Task goal — Turn every line of the listing below into a numbered list, leaving out the blank lines and the pictures.

(Entries of extracted data)
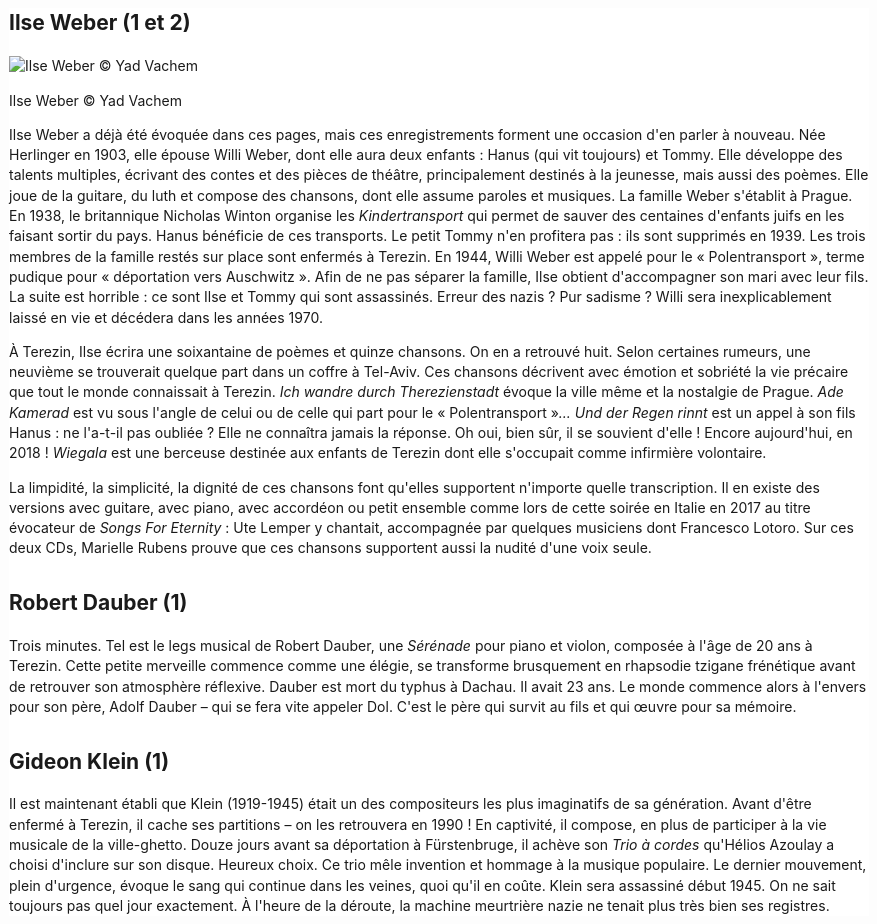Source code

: ## Ilse Weber (1 et 2)



![Ilse Weber © Yad Vachem](/assets/uploads/am-84-sous-le-soleil-dazoulay-ilse-weber.jpg)



<span class="img-copyright"> Ilse Weber © Yad Vachem </span>



Ilse Weber a déjà été évoquée dans ces pages, mais ces enregistrements forment une occasion d'en parler à nouveau. Née Herlinger en 1903, elle épouse Willi Weber, dont elle aura deux enfants : Hanus (qui vit toujours) et Tommy. Elle développe des talents multiples, écrivant des contes et des pièces de théâtre, principalement destinés à la jeunesse, mais aussi des poèmes. Elle joue de la guitare, du luth et compose des chansons, dont elle assume paroles et musiques. La famille Weber s'établit à Prague. En 1938, le britannique Nicholas Winton organise les _Kindertransport_ qui permet de sauver des centaines d'enfants juifs en les faisant sortir du pays. Hanus bénéficie de ces transports. Le petit Tommy n'en profitera pas : ils sont supprimés en 1939. Les trois membres de la famille restés sur place sont enfermés à Terezin. En 1944, Willi Weber est appelé pour le « Polentransport », terme pudique pour « déportation vers Auschwitz ». Afin de ne pas séparer la famille, Ilse obtient d'accompagner son mari avec leur fils. La suite est horrible : ce sont Ilse et Tommy qui sont assassinés. Erreur des nazis ? Pur sadisme ? Willi sera inexplicablement laissé en vie et décédera dans les années 1970.

À Terezin, Ilse écrira une soixantaine de poèmes et quinze chansons. On en a retrouvé huit. Selon certaines rumeurs, une neuvième se trouverait quelque part dans un coffre à Tel-Aviv. Ces chansons décrivent avec émotion et sobriété la vie précaire que tout le monde connaissait à Terezin. _Ich wandre durch Therezienstadt_ évoque la ville même et la nostalgie de Prague. _Ade Kamerad_ est vu sous l'angle de celui ou de celle qui part pour le « Polentransport »_... Und der Regen rinnt_ est un appel à son fils Hanus : ne l'a-t-il pas oubliée ? Elle ne connaîtra jamais la réponse. Oh oui, bien sûr, il se souvient d'elle ! Encore aujourd'hui, en 2018 ! _Wiegala_ est une berceuse destinée aux enfants de Terezin dont elle s'occupait comme infirmière volontaire.

La limpidité, la simplicité, la dignité de ces chansons font qu'elles supportent n'importe quelle transcription. Il en existe des versions avec guitare, avec piano, avec accordéon ou petit ensemble comme lors de cette soirée en Italie en 2017 au titre évocateur de _Songs For Eternity_ : Ute Lemper y chantait, accompagnée par quelques musiciens dont Francesco Lotoro. Sur ces deux CDs, Marielle Rubens prouve que ces chansons supportent aussi la nudité d'une voix seule.

## Robert Dauber (1)

Trois minutes. Tel est le legs musical de Robert Dauber, une _Sérénade_ pour piano et violon, composée à l'âge de 20 ans à Terezin. Cette petite merveille commence comme une élégie, se transforme brusquement en rhapsodie tzigane frénétique avant de retrouver son atmosphère réflexive. Dauber est mort du typhus à Dachau. Il avait 23 ans. Le monde commence alors à l'envers pour son père, Adolf Dauber – qui se fera vite appeler Dol. C'est le père qui survit au fils et qui œuvre pour sa mémoire.

## Gideon Klein (1)

Il est maintenant établi que Klein (1919-1945) était un des compositeurs les plus imaginatifs de sa génération. Avant d'être enfermé à Terezin, il cache ses partitions – on les retrouvera en 1990 ! En captivité, il compose, en plus de participer à la vie musicale de la ville-ghetto. Douze jours avant sa déportation à Fürstenbruge, il achève son _Trio à cordes_ qu'Hélios Azoulay a choisi d'inclure sur son disque. Heureux choix. Ce trio mêle invention et hommage à la musique populaire. Le dernier mouvement, plein d'urgence, évoque le sang qui continue dans les veines, quoi qu'il en coûte. Klein sera assassiné début 1945. On ne sait toujours pas quel jour exactement. À l'heure de la déroute, la machine meurtrière nazie ne tenait plus très bien ses registres.
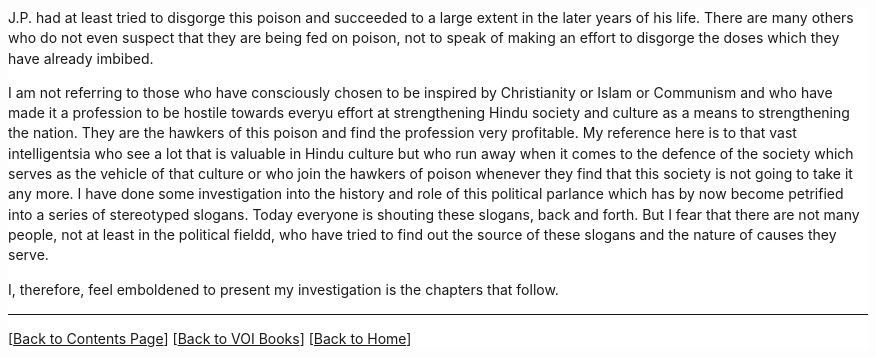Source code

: J.P. had at least tried to disgorge this poison and succeeded to a large
extent in the later years of his life. There are many others who do not
even suspect that they are being fed on poison, not to speak of making
an effort to disgorge the doses which they have already imbibed.

I am not referring to those who have consciously chosen to be inspired
by Christianity or Islam or Communism and who have made it a profession
to be hostile towards everyu effort at strengthening Hindu society and
culture as a means to strengthening the nation. They are the hawkers of
this poison and find the profession very profitable. My reference here
is to that vast intelligentsia who see a lot that is valuable in Hindu
culture but who run away when it comes to the defence of the society
which serves as the vehicle of that culture or who join the hawkers of
poison whenever they find that this society is not going to take it any
more. I have done some investigation into the history and role of this
political parlance which has by now become petrified into a series of
stereotyped slogans. Today everyone is shouting these slogans, back and
forth. But I fear that there are not many people, not at least in the
political fieldd, who have tried to find out the source of these slogans
and the nature of causes they serve.

I, therefore, feel emboldened to present my investigation is the
chapters that follow.

------------------------------------------------------------------------

  
  
\[[Back to Contents Page](index.htm)\]  \[[Back to VOI
Books](http://voiceofdharma.org/books)\]  \[[Back to
Home](http://voiceofdharma.org)\]  
  

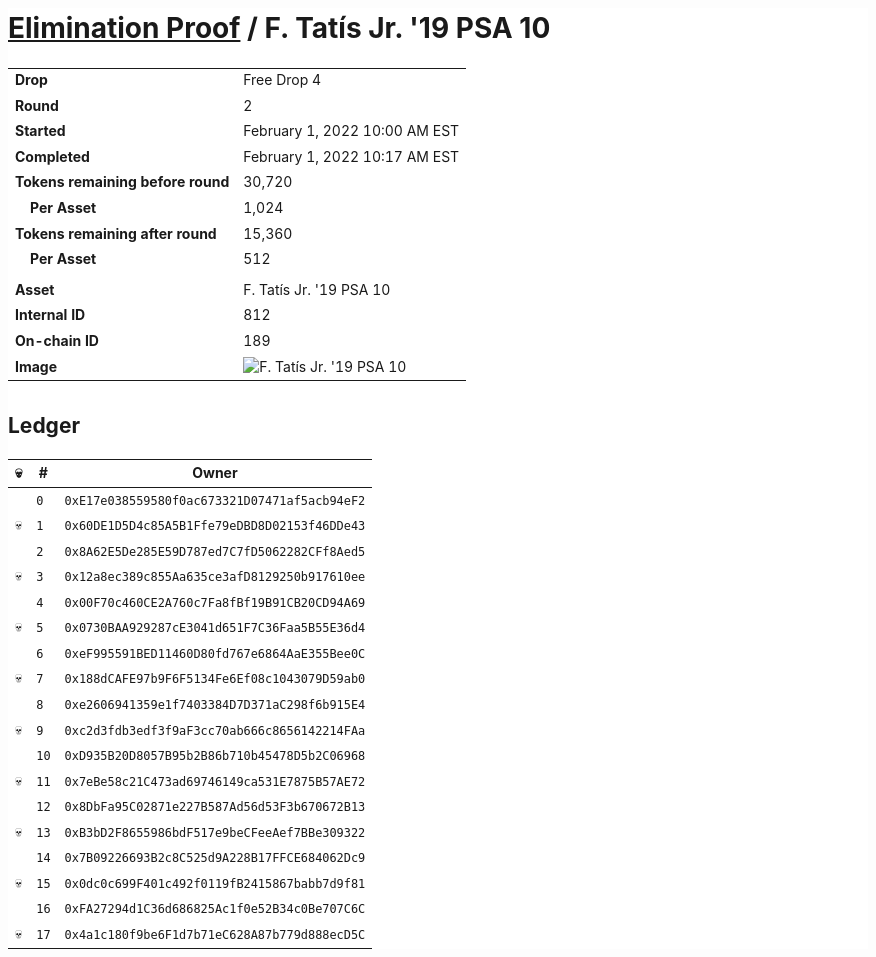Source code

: # [Elimination Proof](./readme.md) / F. Tatís Jr. &#039;19 PSA 10

|||
|---|---|
| **Drop** | Free Drop 4 |
| **Round** | 2 |
| **Started** | February 1, 2022 10:00 AM EST |
| **Completed** | February 1, 2022 10:17 AM EST |
| **Tokens remaining before round** | 30,720 |
| **&nbsp;&nbsp;&nbsp;&nbsp;Per Asset** | 1,024 |
| **Tokens remaining after round** | 15,360 |
| **&nbsp;&nbsp;&nbsp;&nbsp;Per Asset** | 512 |
| | |
| **Asset** | F. Tatís Jr. &#039;19 PSA 10 |
| **Internal ID** | 812 |
| **On-chain ID** | 189 |
| **Image** | <img src="https://tcdn.blokpax.com/957181fa-d3e9-4535-81dd-4e8ff811f177/4f8b21ed280a69e012fc01381c2b145af60899217f3cfb811110e554efb72c26.jpg" height="200" alt="F. Tatís Jr. &#039;19 PSA 10" /> |

## Ledger

| 💀 | # | Owner |
| --- | --- | --- |
|  | `0` | `0xE17e038559580f0ac673321D07471af5acb94eF2` |
| 💀 | `1` | `0x60DE1D5D4c85A5B1Ffe79eDBD8D02153f46DDe43` |
|  | `2` | `0x8A62E5De285E59D787ed7C7fD5062282CFf8Aed5` |
| 💀 | `3` | `0x12a8ec389c855Aa635ce3afD8129250b917610ee` |
|  | `4` | `0x00F70c460CE2A760c7Fa8fBf19B91CB20CD94A69` |
| 💀 | `5` | `0x0730BAA929287cE3041d651F7C36Faa5B55E36d4` |
|  | `6` | `0xeF995591BED11460D80fd767e6864AaE355Bee0C` |
| 💀 | `7` | `0x188dCAFE97b9F6F5134Fe6Ef08c1043079D59ab0` |
|  | `8` | `0xe2606941359e1f7403384D7D371aC298f6b915E4` |
| 💀 | `9` | `0xc2d3fdb3edf3f9aF3cc70ab666c8656142214FAa` |
|  | `10` | `0xD935B20D8057B95b2B86b710b45478D5b2C06968` |
| 💀 | `11` | `0x7eBe58c21C473ad69746149ca531E7875B57AE72` |
|  | `12` | `0x8DbFa95C02871e227B587Ad56d53F3b670672B13` |
| 💀 | `13` | `0xB3bD2F8655986bdF517e9beCFeeAef7BBe309322` |
|  | `14` | `0x7B09226693B2c8C525d9A228B17FFCE684062Dc9` |
| 💀 | `15` | `0x0dc0c699F401c492f0119fB2415867babb7d9f81` |
|  | `16` | `0xFA27294d1C36d686825Ac1f0e52B34c0Be707C6C` |
| 💀 | `17` | `0x4a1c180f9be6F1d7b71eC628A87b779d888ecD5C` |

Solution for this problem —
1. Source code
2. : ## Ilse Weber (1 et 2)
3. ![Ilse Weber © Yad Vachem](/assets/uploads/am-84-sous-le-soleil-dazoulay-ilse-weber.jpg)
4. <span class="img-copyright"> Ilse Weber © Yad Vachem </span>
5. Ilse Weber a déjà été évoquée dans ces pages, mais ces enregistrements forment une occasion d'en parler à nouveau. Née Herlinger en 1903, elle épouse Willi Weber, dont elle aura deux enfants : Hanus (qui vit toujours) et Tommy. Elle développe des talents multiples, écrivant des contes et des pièces de théâtre, principalement destinés à la jeunesse, mais aussi des poèmes. Elle joue de la guitare, du luth et compose des chansons, dont elle assume paroles et musiques. La famille Weber s'établit à Prague. En 1938, le britannique Nicholas Winton organise les _Kindertransport_ qui permet de sauver des centaines d'enfants juifs en les faisant sortir du pays. Hanus bénéficie de ces transports. Le petit Tommy n'en profitera pas : ils sont supprimés en 1939. Les trois membres de la famille restés sur place sont enfermés à Terezin. En 1944, Willi Weber est appelé pour le « Polentransport », terme pudique pour « déportation vers Auschwitz ». Afin de ne pas séparer la famille, Ilse obtient d'accompagner son mari avec leur fils. La suite est horrible : ce sont Ilse et Tommy qui sont assassinés. Erreur des nazis ? Pur sadisme ? Willi sera inexplicablement laissé en vie et décédera dans les années 1970.
6. À Terezin, Ilse écrira une soixantaine de poèmes et quinze chansons. On en a retrouvé huit. Selon certaines rumeurs, une neuvième se trouverait quelque part dans un coffre à Tel-Aviv. Ces chansons décrivent avec émotion et sobriété la vie précaire que tout le monde connaissait à Terezin. _Ich wandre durch Therezienstadt_ évoque la ville même et la nostalgie de Prague. _Ade Kamerad_ est vu sous l'angle de celui ou de celle qui part pour le « Polentransport »_... Und der Regen rinnt_ est un appel à son fils Hanus : ne l'a-t-il pas oubliée ? Elle ne connaîtra jamais la réponse. Oh oui, bien sûr, il se souvient d'elle ! Encore aujourd'hui, en 2018 ! _Wiegala_ est une berceuse destinée aux enfants de Terezin dont elle s'occupait comme infirmière volontaire.
7. La limpidité, la simplicité, la dignité de ces chansons font qu'elles supportent n'importe quelle transcription. Il en existe des versions avec guitare, avec piano, avec accordéon ou petit ensemble comme lors de cette soirée en Italie en 2017 au titre évocateur de _Songs For Eternity_ : Ute Lemper y chantait, accompagnée par quelques musiciens dont Francesco Lotoro. Sur ces deux CDs, Marielle Rubens prouve que ces chansons supportent aussi la nudité d'une voix seule.
8. ## Robert Dauber (1)
9. Trois minutes. Tel est le legs musical de Robert Dauber, une _Sérénade_ pour piano et violon, composée à l'âge de 20 ans à Terezin. Cette petite merveille commence comme une élégie, se transforme brusquement en rhapsodie tzigane frénétique avant de retrouver son atmosphère réflexive. Dauber est mort du typhus à Dachau. Il avait 23 ans. Le monde commence alors à l'envers pour son père, Adolf Dauber – qui se fera vite appeler Dol. C'est le père qui survit au fils et qui œuvre pour sa mémoire.
10. ## Gideon Klein (1)
11. Il est maintenant établi que Klein (1919-1945) était un des compositeurs les plus imaginatifs de sa génération. Avant d'être enfermé à Terezin, il cache ses partitions – on les retrouvera en 1990 ! En captivité, il compose, en plus de participer à la vie musicale de la ville-ghetto. Douze jours avant sa déportation à Fürstenbruge, il achève son _Trio à cordes_ qu'Hélios Azoulay a choisi d'inclure sur son disque. Heureux choix. Ce trio mêle invention et hommage à la musique populaire. Le dernier mouvement, plein d'urgence, évoque le sang qui continue dans les veines, quoi qu'il en coûte. Klein sera assassiné début 1945. On ne sait toujours pas quel jour exactement. À l'heure de la déroute, la machine meurtrière nazie ne tenait plus très bien ses registres.
12. Source code
13. : J.P. had at least tried to disgorge this poison and succeeded to a large
14. extent in the later years of his life. There are many others who do not
15. even suspect that they are being fed on poison, not to speak of making
16. an effort to disgorge the doses which they have already imbibed.
17. I am not referring to those who have consciously chosen to be inspired
18. by Christianity or Islam or Communism and who have made it a profession
19. to be hostile towards everyu effort at strengthening Hindu society and
20. culture as a means to strengthening the nation. They are the hawkers of
21. this poison and find the profession very profitable. My reference here
22. is to that vast intelligentsia who see a lot that is valuable in Hindu
23. culture but who run away when it comes to the defence of the society
24. which serves as the vehicle of that culture or who join the hawkers of
25. poison whenever they find that this society is not going to take it any
26. more. I have done some investigation into the history and role of this
27. political parlance which has by now become petrified into a series of
28. stereotyped slogans. Today everyone is shouting these slogans, back and
29. forth. But I fear that there are not many people, not at least in the
30. political fieldd, who have tried to find out the source of these slogans
31. and the nature of causes they serve.
32. I, therefore, feel emboldened to present my investigation is the
33. chapters that follow.
34. ------------------------------------------------------------------------
35. \[[Back to Contents Page](index.htm)\]  \[[Back to VOI
36. Books](http://voiceofdharma.org/books)\]  \[[Back to
37. Home](http://voiceofdharma.org)\]  
38. Source code
39. : # [Elimination Proof](./readme.md) / F. Tatís Jr. &#039;19 PSA 10
40. |||
41. |---|---|
42. | **Drop** | Free Drop 4 |
43. | **Round** | 2 |
44. | **Started** | February 1, 2022 10:00 AM EST |
45. | **Completed** | February 1, 2022 10:17 AM EST |
46. | **Tokens remaining before round** | 30,720 |
47. | **&nbsp;&nbsp;&nbsp;&nbsp;Per Asset** | 1,024 |
48. | **Tokens remaining after round** | 15,360 |
49. | **&nbsp;&nbsp;&nbsp;&nbsp;Per Asset** | 512 |
50. | | |
51. | **Asset** | F. Tatís Jr. &#039;19 PSA 10 |
52. | **Internal ID** | 812 |
53. | **On-chain ID** | 189 |
54. | **Image** | <img src="https://tcdn.blokpax.com/957181fa-d3e9-4535-81dd-4e8ff811f177/4f8b21ed280a69e012fc01381c2b145af60899217f3cfb811110e554efb72c26.jpg" height="200" alt="F. Tatís Jr. &#039;19 PSA 10" /> |
55. ## Ledger
56. | 💀 | # | Owner |
57. | --- | --- | --- |
58. |  | `0` | `0xE17e038559580f0ac673321D07471af5acb94eF2` |
59. | 💀 | `1` | `0x60DE1D5D4c85A5B1Ffe79eDBD8D02153f46DDe43` |
60. |  | `2` | `0x8A62E5De285E59D787ed7C7fD5062282CFf8Aed5` |
61. | 💀 | `3` | `0x12a8ec389c855Aa635ce3afD8129250b917610ee` |
62. |  | `4` | `0x00F70c460CE2A760c7Fa8fBf19B91CB20CD94A69` |
63. | 💀 | `5` | `0x0730BAA929287cE3041d651F7C36Faa5B55E36d4` |
64. |  | `6` | `0xeF995591BED11460D80fd767e6864AaE355Bee0C` |
65. | 💀 | `7` | `0x188dCAFE97b9F6F5134Fe6Ef08c1043079D59ab0` |
66. |  | `8` | `0xe2606941359e1f7403384D7D371aC298f6b915E4` |
67. | 💀 | `9` | `0xc2d3fdb3edf3f9aF3cc70ab666c8656142214FAa` |
68. |  | `10` | `0xD935B20D8057B95b2B86b710b45478D5b2C06968` |
69. | 💀 | `11` | `0x7eBe58c21C473ad69746149ca531E7875B57AE72` |
70. |  | `12` | `0x8DbFa95C02871e227B587Ad56d53F3b670672B13` |
71. | 💀 | `13` | `0xB3bD2F8655986bdF517e9beCFeeAef7BBe309322` |
72. |  | `14` | `0x7B09226693B2c8C525d9A228B17FFCE684062Dc9` |
73. | 💀 | `15` | `0x0dc0c699F401c492f0119fB2415867babb7d9f81` |
74. |  | `16` | `0xFA27294d1C36d686825Ac1f0e52B34c0Be707C6C` |
75. | 💀 | `17` | `0x4a1c180f9be6F1d7b71eC628A87b779d888ecD5C` |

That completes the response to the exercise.